A drop forming in a mixture of glycerol and water leads to a singularity in the equations of hydrodynamics. From “A Cascade of Structure in a Drop Falling from a Faucet” by X. D. Shi, Michael P. Brenner, and Sidney R. Nagel, Science 265 (1994) 219–222, via jstor.)

It is generally believed that a quantization of gravity will resolve these three problems by revealing the structure of space-time on very short distances. Unfortunately, gravity cannot be quantized like the other interactions in the standard model. If one applies the same methods to gravity, one arrives at a theory known as “effective quantum gravity” that fails to solve these problems: it still breaks down at strong curvature. This naively (“perturbatively”) quantized gravity is not good to solve the problems with singularities and black hole evaporation because it only works when gravity is weak. It does not make sense as a fundamental theory. What physicists normally refer to as “quantum gravity” is a theory that will still be good no matter how strong gravitation gets.

There are presently several theoretical approaches to quantum gravity. The best known are probably asymptotically safe gravity, loop quantum gravity, string theory, and causal dynamical triangulations, as well as ideas that take seriously the hydrodynamic analogy and treat gravity as an emergent phenomenon. So far, we have no way of telling which of these approaches is the correct description of nature.

In the wake of the BICEP measurement of polarization in the cosmic microwave background (CMB) that was now shown to be due to foreground dust, it has been claimed that such a measurement would constitute evidence for the quantization of gravity. This isn’t quite correct. First, note that this only concerns weak gravitational fields and thus not the fundamental theory of quantum gravity. Besides this, one also has to be careful about the assumptions that were made for the argument. It is true that quantum gravitational fluctuations in the early universe would leave an imprint in the CMB that is potentially observable. However, it is much more difficult to demonstrate that quantum gravity is the only way to produce the observed fluctuations. What one would need to draw this conclusion is something like Bell’s theorem, a proof demonstrating that a classical theory could not have done it, and such a proof is missing.

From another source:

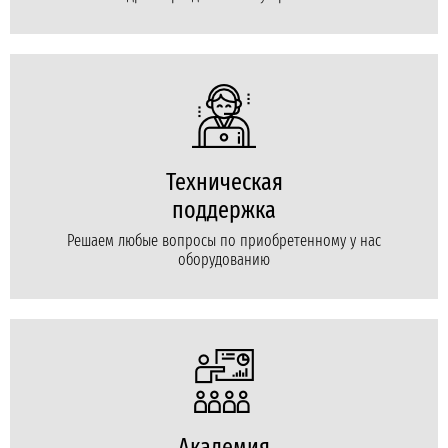
Техническая
поддержка
Решаем любые вопросы по приобретенному у нас
оборудованию
Академия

The BICEP polarization measurement that was later shown to be due to foreground dust. [Image Source]

Quantum gravity is not a large research area if you compare it to, say, condensed matter physics or cancer research. It is a fairly small community, yet it attracts a lot of public interest. It does so for a reason. Without quantum gravity we do not know how space and time really behave, and we also cannot understand how our universe began. We need quantum gravity to tell us how the cosmos holds together and how it came to be.

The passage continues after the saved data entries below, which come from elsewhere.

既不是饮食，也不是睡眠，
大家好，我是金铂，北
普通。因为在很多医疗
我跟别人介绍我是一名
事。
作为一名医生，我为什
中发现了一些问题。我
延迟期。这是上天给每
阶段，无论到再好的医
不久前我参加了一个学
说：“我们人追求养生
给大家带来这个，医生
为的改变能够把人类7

I do, moreover, believe that this theory will teach us important lessons about quantization in general that will have practical impacts. If you listen to string theorists they might tell you that this is already happening, regardless of whether string theory will eventually turn out to solve the black hole information loss problem!

What makes up much of the appeal of quantum gravity is the cleanliness of the problem, the inevitability of the mathematical logic leading to the conclusion that we are missing a piece of the puzzle. It remains to be seen whether purely mathematical pursuits will ultimately be sufficient to find the missing piece. If not, our conclusions will remain ambiguous without more data to lead the way.